Page-level text extractions:
::::

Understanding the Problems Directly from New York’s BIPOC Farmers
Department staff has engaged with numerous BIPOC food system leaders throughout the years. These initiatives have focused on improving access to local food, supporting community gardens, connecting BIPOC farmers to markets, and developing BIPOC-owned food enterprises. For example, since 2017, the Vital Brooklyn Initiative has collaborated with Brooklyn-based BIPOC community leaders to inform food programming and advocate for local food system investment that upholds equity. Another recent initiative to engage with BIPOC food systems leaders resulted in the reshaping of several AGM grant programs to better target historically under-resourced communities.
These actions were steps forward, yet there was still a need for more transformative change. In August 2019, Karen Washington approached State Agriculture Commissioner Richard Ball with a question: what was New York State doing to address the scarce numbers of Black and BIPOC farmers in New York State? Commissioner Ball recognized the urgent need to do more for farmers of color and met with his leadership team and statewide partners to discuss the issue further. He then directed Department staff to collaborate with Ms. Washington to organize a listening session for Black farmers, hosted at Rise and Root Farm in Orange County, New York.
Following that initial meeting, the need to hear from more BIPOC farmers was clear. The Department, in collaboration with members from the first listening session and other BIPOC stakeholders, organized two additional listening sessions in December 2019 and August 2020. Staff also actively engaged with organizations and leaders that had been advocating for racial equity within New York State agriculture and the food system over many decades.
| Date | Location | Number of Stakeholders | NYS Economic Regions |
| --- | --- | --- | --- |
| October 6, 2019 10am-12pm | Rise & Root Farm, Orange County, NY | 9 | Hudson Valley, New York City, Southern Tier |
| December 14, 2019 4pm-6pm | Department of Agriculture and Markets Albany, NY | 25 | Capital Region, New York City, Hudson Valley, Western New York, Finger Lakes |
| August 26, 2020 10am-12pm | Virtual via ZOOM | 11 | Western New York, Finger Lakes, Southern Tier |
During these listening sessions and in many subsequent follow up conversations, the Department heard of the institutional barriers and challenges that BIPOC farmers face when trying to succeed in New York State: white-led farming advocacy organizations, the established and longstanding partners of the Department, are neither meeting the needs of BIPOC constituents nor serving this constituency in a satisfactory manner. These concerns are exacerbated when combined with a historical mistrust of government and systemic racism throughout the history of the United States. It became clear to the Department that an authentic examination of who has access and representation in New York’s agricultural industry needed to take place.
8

::::

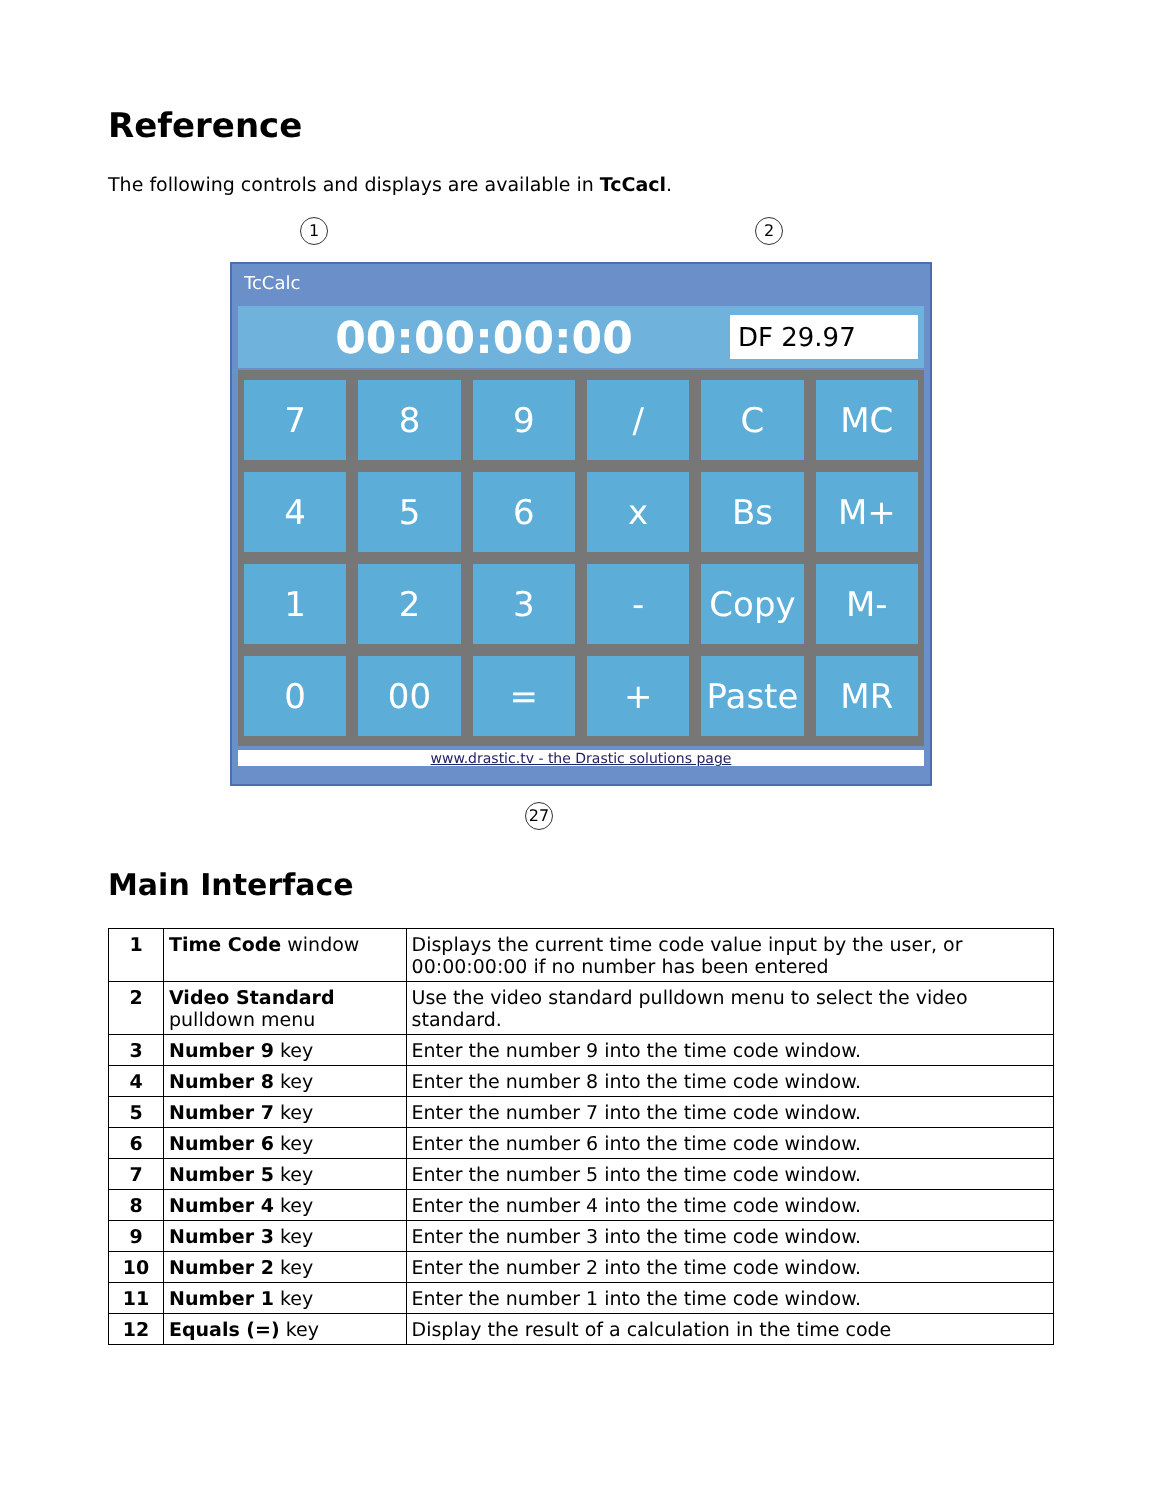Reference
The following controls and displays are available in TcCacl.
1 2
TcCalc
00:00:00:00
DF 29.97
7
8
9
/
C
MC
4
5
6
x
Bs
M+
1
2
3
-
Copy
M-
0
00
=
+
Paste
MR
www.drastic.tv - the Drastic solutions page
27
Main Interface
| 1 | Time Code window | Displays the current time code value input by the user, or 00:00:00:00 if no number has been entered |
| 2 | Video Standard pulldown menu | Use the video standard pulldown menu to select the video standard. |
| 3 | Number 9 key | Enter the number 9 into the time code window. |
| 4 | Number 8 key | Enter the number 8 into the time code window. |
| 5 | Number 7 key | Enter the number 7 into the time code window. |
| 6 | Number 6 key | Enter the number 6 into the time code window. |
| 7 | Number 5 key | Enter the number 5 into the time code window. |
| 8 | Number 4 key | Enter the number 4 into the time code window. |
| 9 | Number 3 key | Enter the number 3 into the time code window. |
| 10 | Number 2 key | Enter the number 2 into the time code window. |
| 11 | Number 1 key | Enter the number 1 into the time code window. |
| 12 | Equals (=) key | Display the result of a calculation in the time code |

::::

- _Task directions_
Filter these records, keeping every line where the word "many" occurs.

- _Answer for this exercise_
Following that initial meeting, the need to hear from more BIPOC farmers was clear. The Department, in collaboration with members from the first listening session and other BIPOC stakeholders, organized two additional listening sessions in December 2019 and August 2020. Staff also actively engaged with organizations and leaders that had been advocating for racial equity within New York State agriculture and the food system over many decades.
During these listening sessions and in many subsequent follow up conversations, the Department heard of the institutional barriers and challenges that BIPOC farmers face when trying to succeed in New York State: white-led farming advocacy organizations, the established and longstanding partners of the Department, are neither meeting the needs of BIPOC constituents nor serving this constituency in a satisfactory manner. These concerns are exacerbated when combined with a historical mistrust of government and systemic racism throughout the history of the United States. It became clear to the Department that an authentic examination of who has access and representation in New York’s agricultural industry needed to take place.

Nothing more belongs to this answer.